** Opening ENTRIES SHOWN block **

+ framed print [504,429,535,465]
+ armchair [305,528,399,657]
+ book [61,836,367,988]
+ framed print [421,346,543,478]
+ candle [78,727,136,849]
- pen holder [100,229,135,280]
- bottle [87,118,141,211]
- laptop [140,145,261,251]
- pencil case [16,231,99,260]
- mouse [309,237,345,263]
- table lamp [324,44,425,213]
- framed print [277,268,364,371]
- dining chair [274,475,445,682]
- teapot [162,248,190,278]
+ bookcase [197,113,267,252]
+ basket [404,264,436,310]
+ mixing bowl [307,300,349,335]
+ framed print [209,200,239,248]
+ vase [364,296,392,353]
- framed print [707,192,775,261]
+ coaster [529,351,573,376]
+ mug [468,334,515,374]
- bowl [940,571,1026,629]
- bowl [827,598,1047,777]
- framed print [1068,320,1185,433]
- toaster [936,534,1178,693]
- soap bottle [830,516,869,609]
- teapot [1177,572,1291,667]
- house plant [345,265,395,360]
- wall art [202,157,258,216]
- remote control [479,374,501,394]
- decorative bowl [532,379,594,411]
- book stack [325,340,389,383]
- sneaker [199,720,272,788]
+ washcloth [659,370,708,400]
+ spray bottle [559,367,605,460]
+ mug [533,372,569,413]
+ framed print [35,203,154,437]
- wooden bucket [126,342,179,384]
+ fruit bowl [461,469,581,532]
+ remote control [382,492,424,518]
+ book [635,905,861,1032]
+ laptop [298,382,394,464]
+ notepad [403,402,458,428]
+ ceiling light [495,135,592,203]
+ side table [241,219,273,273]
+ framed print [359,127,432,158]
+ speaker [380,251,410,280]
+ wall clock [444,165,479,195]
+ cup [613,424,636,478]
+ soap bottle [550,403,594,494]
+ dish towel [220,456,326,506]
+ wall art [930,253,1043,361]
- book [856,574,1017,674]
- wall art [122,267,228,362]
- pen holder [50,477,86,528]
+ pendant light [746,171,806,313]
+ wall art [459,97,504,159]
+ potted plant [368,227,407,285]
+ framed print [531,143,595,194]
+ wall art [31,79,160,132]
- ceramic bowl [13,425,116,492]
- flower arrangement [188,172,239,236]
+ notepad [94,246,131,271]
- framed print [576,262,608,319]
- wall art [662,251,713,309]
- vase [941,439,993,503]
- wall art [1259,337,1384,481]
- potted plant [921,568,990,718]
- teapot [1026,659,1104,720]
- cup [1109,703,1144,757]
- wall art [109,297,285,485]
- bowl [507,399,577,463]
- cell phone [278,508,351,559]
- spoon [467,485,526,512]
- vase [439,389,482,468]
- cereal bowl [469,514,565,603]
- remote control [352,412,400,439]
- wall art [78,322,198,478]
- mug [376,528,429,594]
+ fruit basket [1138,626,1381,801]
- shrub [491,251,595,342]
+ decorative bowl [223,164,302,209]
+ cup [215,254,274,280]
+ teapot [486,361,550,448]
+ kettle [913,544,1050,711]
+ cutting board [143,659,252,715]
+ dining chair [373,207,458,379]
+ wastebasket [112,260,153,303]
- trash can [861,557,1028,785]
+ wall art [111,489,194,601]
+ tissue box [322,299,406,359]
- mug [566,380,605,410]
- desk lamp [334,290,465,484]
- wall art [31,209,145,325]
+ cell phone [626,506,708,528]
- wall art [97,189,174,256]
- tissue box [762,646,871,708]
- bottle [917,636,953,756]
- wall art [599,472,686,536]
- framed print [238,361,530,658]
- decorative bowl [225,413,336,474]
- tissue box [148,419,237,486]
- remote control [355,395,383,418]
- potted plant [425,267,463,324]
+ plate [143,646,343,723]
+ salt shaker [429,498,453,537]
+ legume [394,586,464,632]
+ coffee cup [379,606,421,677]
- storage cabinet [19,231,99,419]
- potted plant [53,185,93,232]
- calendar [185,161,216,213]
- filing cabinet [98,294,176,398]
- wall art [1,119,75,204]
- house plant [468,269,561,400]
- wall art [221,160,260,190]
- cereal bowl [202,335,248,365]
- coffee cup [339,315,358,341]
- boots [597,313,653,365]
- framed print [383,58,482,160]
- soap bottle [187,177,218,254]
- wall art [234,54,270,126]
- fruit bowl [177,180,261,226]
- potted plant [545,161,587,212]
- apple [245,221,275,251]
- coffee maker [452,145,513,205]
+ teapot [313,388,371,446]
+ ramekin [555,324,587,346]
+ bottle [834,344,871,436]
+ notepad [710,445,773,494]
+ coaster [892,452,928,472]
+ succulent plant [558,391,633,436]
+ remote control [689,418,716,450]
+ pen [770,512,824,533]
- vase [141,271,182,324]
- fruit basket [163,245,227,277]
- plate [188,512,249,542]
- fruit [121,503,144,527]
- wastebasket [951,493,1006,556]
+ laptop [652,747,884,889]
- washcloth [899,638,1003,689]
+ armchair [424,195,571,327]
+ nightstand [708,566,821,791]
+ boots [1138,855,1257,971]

** Closing ENTRIES SHOWN block **

ASSIGNMENT: Across the records above, how many lines contain the word "coaster"? Give the number by itself.

FINAL ANSWER: 2